Technological and scientific breakthroughs are outlining a future that could look vastly different from today, and help cure many of the problems the world is facing—from cures for dreaded diseases to making diagnostics cheaper and more easily accessible—at a much faster pace than ever before. In the case of malaria, for instance, as compared to the traditional treatment via drugs—increased drug resistance puts a brake on the efficacy of most cures—Indian scientists have successfully indicated the treatment can be shifted to using proteins to prevent the pathogen from infecting RBCs; in 2015, 212 million people were affected by malaria, and around half a million died. In the case of HIV that affected over 1.5 million new people every year between 2010 and now—resulting in a stock of around 37 million by 2016—a new university/research institution-government-pharmaco collaboration in the US has developed a super-antibody that can neutralise 99% of the HIV strains that exist today.

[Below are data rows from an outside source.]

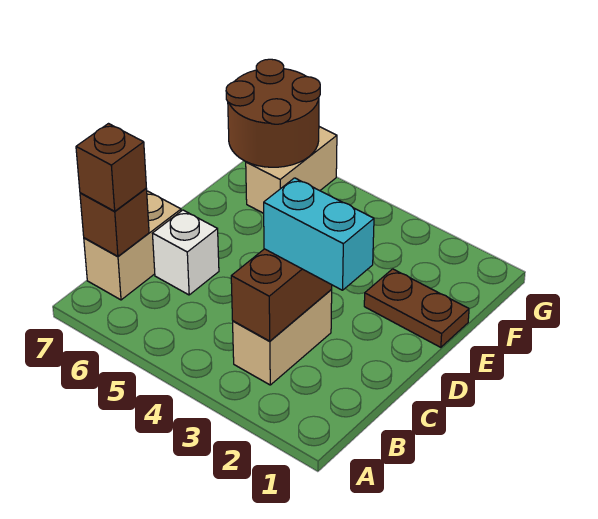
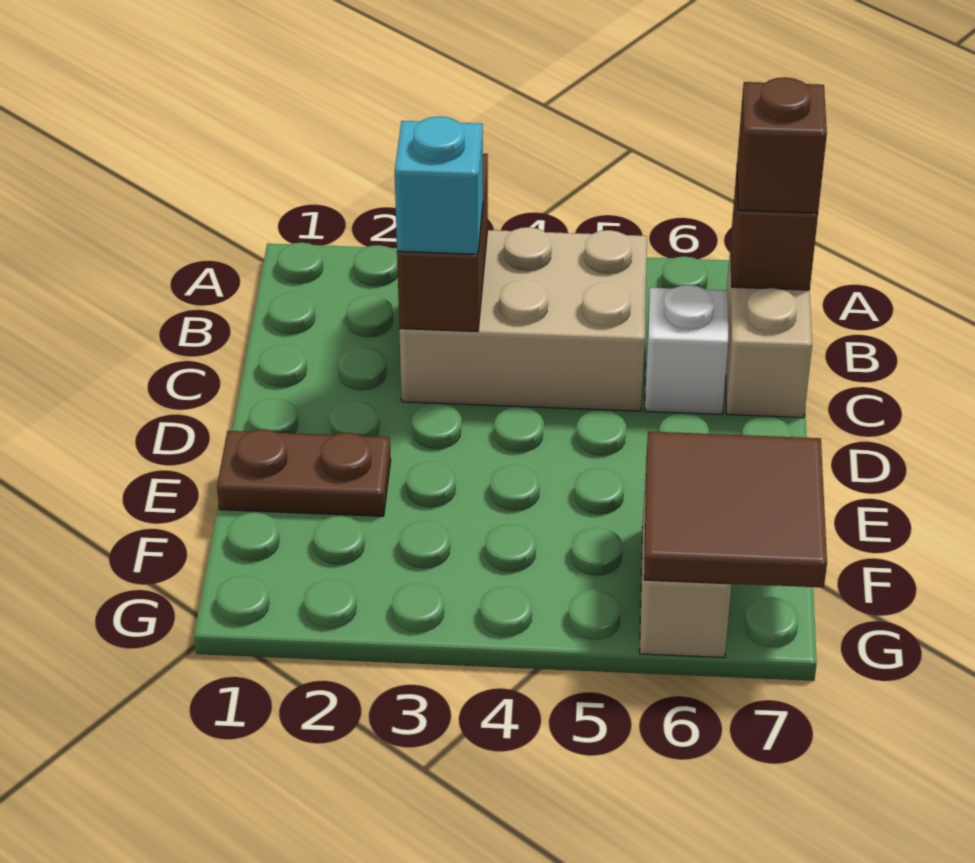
tan brick B3:C3 level 1 -> tan brick B3:C5 level 1
cyan brick C2:C3 level 3 -> cyan brick C3 level 3
brown round brick F6:G7 level 2 -> brown tile F6:G7 level 2

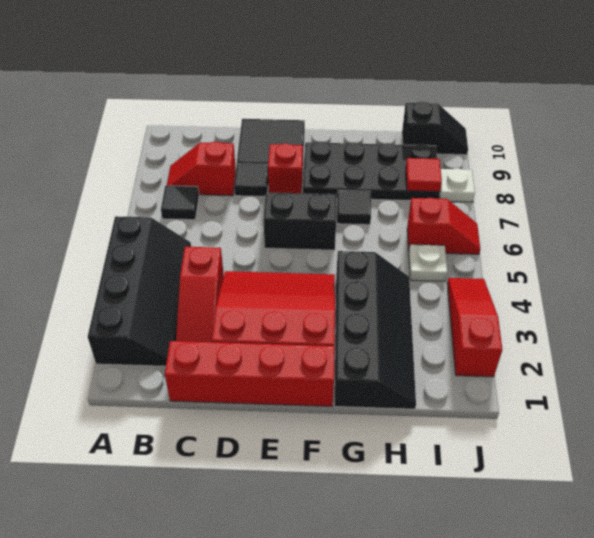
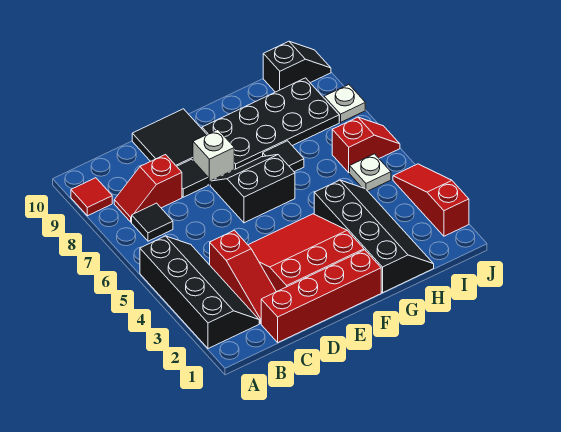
red brick E8 level 1 -> white brick E8 level 1
red tile I8 level 2 -> red tile A9 level 1

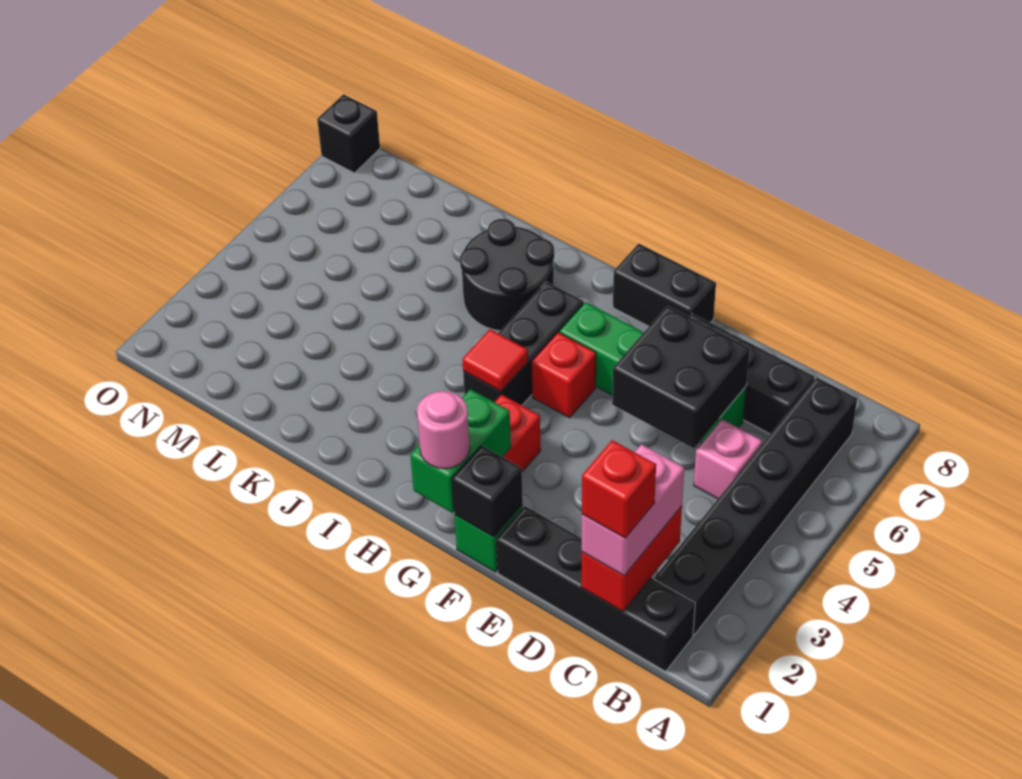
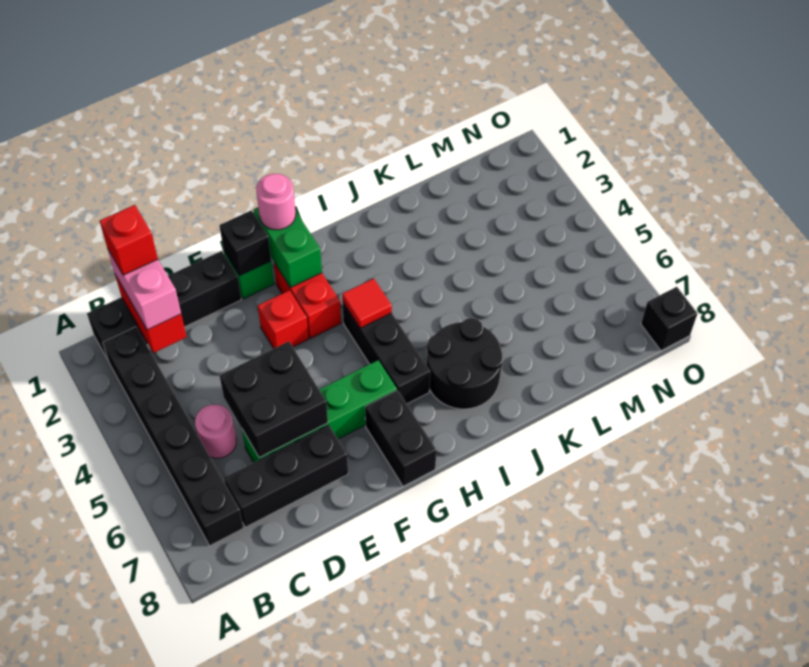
pink brick C5 level 1 -> pink round brick C5 level 1
black brick F8:G8 level 1 -> black brick G7:G8 level 1
red brick G5 level 1 -> red brick F3 level 1

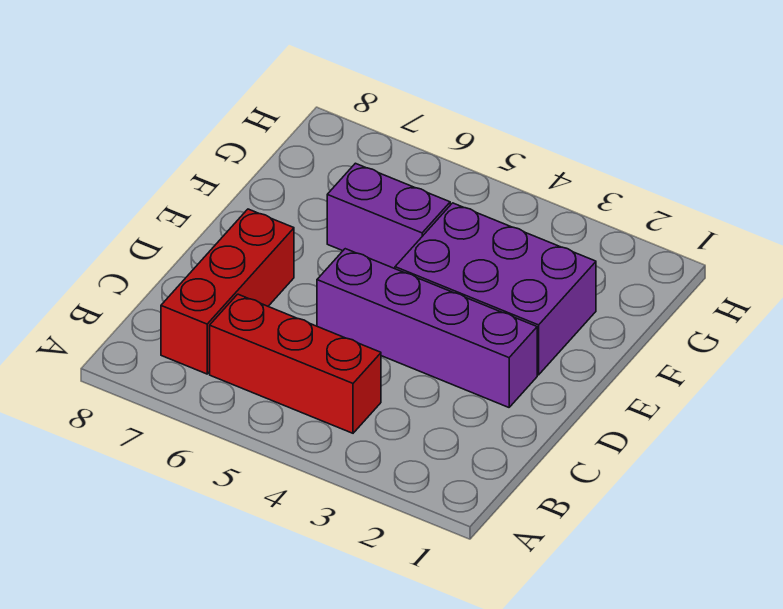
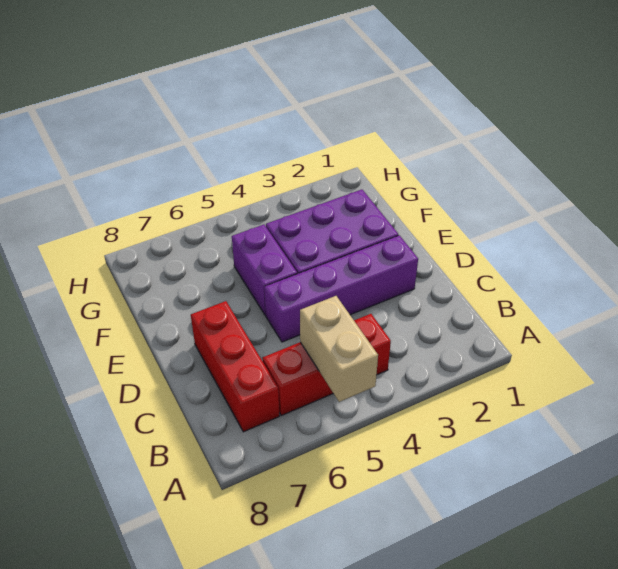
none -> tan brick A5:B5 level 2
purple brick F5:F6 level 1 -> purple brick E5:F5 level 1

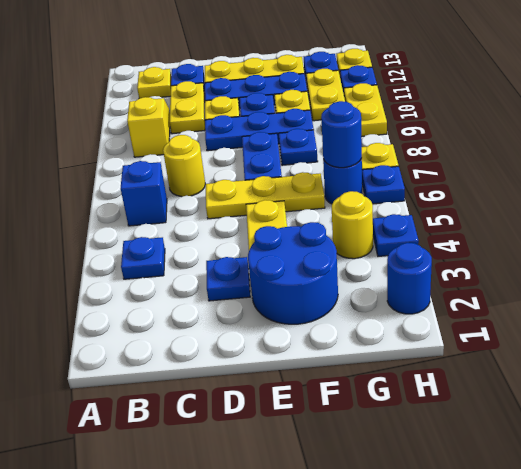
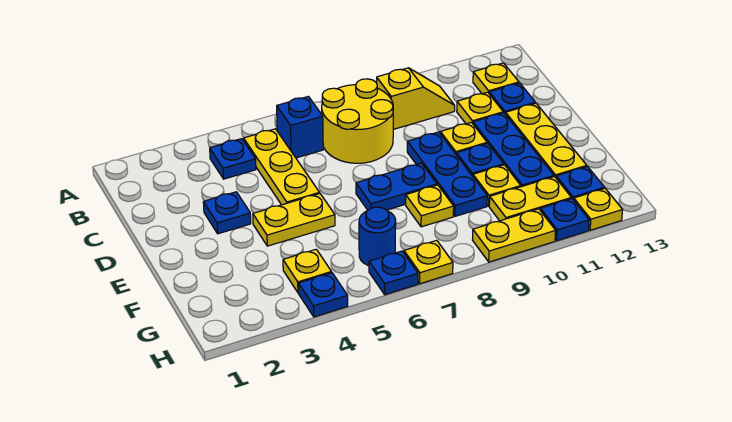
yellow round brick C7 level 1 -> yellow round brick B7:C8 level 1
yellow plate C10:C11 level 1 -> yellow plate C11 level 1
yellow plate D6:F6 level 1 -> yellow plate B5:D5 level 1
blue round brick E2:F3 level 1 -> none
blue plate F8 level 1 -> yellow plate F8 level 1
yellow round brick G4 level 1 -> yellow plate G4 level 1
blue round brick G6 level 2 -> none
blue round brick H2 level 1 -> none

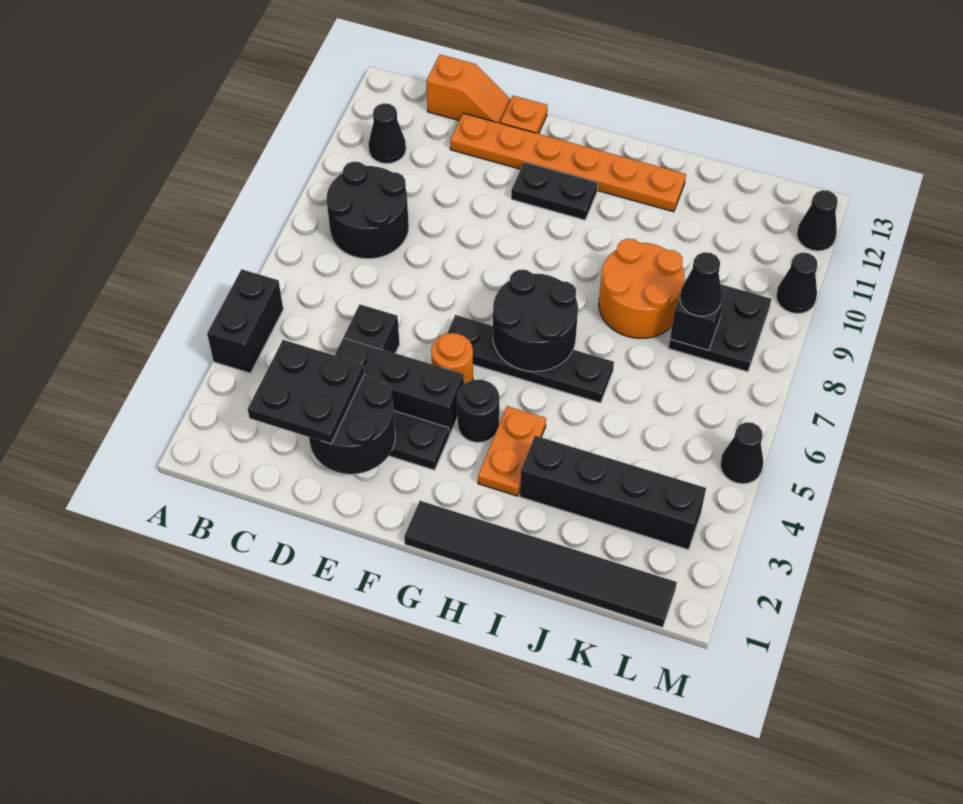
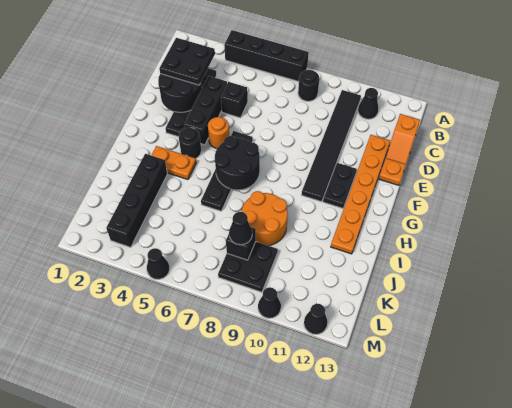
black brick A4:A5 level 1 -> black brick A4:A7 level 1
black round brick B8:C9 level 1 -> black round brick B8 level 1
black tile G1:L1 level 1 -> black tile B10:G10 level 1

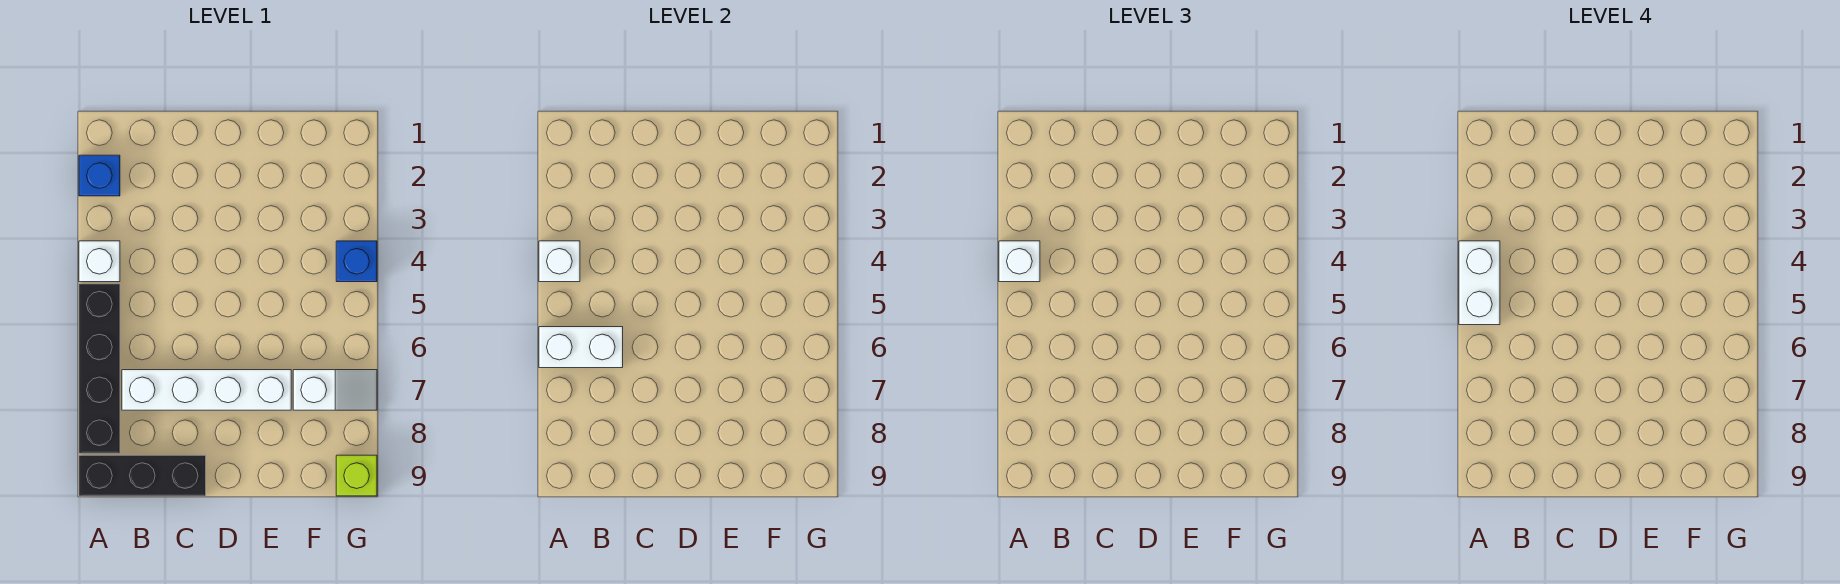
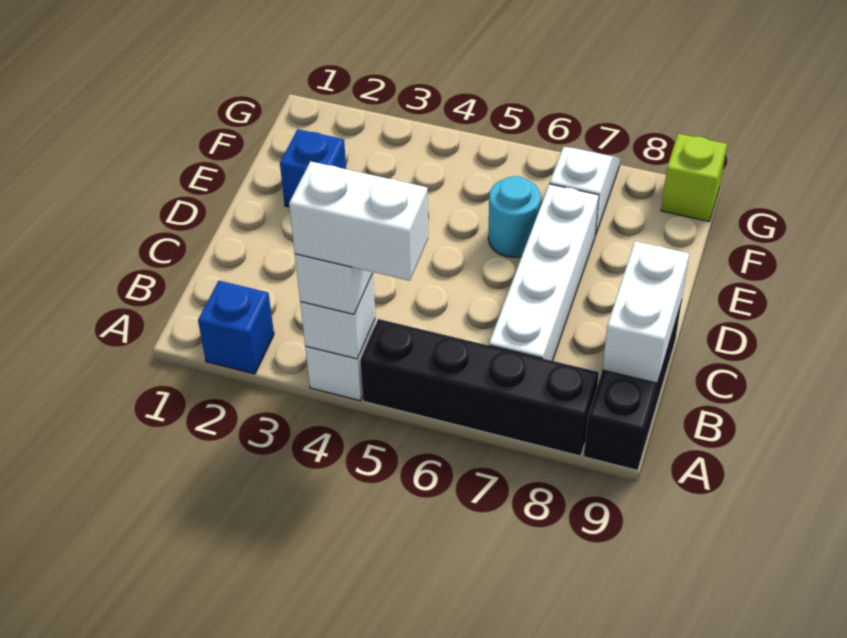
white brick A6:B6 level 2 -> white brick B9:C9 level 2
none -> cyan round brick E6 level 1
blue brick G4 level 1 -> blue brick E2 level 1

And in the case of cancer—expected to rise from 14.1 million new cases in 2012 to 21.7 million by 2030—the treatment could soon move away from the traditional chemo- and radio-therapy to engineered immune-cells therapy; this started 5-6 years ago, but advances now are far more rapid than in the past. While it was originally developed by the Children’s Hospital of Philadelphia, many private firms and public institutions are trying to perfect this. In this cell therapy, called chimeric antigen receptor (CAR) T-cell therapy, doctors harvest a patient’s T-cells which, as part of the immune system, fight against infection. These harvested T-cells are then reprogrammed to target cancerous cells in the patient’s body. CAR-T has had a 93% success rate in trials with patients with advanced leukaemia.But there have been instances of unpalatable side-effects also. Juno Therapeutics, an American company working on a CAR-T solution for cancer, called off the trial of JCAR015, the immunotherapy drug it had developed, after the US FDA flagged patient-deaths from side-effects. However, CAR-T based therapeutics developed separately by Novartis and Kite have got the FDA nod; the University of Pennsylvania (UPenn) is also conducting its own trial, one of the 800-plus studies in gene and cell therapy currently underway. While commercial manufacture is expensive, a Canada-based collaboration between GE, the government of Canada and a non-profit funded by both private and public players, including leading Canadian universities, is trying to make the therapy scalable and affordable in the long run.
And, in the case of diagnostics, as an example of the work being done by AI, a team at GE Healthcare has designed an app that relies on machine learning to make X-ray imaging at hospitals more efficient—X-rays comprise more than half of all medical scans, and within X-rays, chest X-rays account for half. Errors in X-ray imaging impose a double-penalty—the patient is exposed to more radiation, and the hospital/medical facility must deal with increased scanning burden that slows the flow. GE’s app automatically pulls all of the information about imaging errors and repeat-imaging into a one-page dashboard for easy review. The first iteration of the app will help hospitals reduce patient exposure to radiation and make radiology departments more efficient. In the future, they may even assist in diagnosis; GE cat-scanners already contain data on lakhs of previous scans to help radiologists better their diagnosis. Though the host of diagnostic apps using machine learning are yet to get regulatory approval, the hope they hold out for quicker, more reliable and more economic diagnostics are tremendous.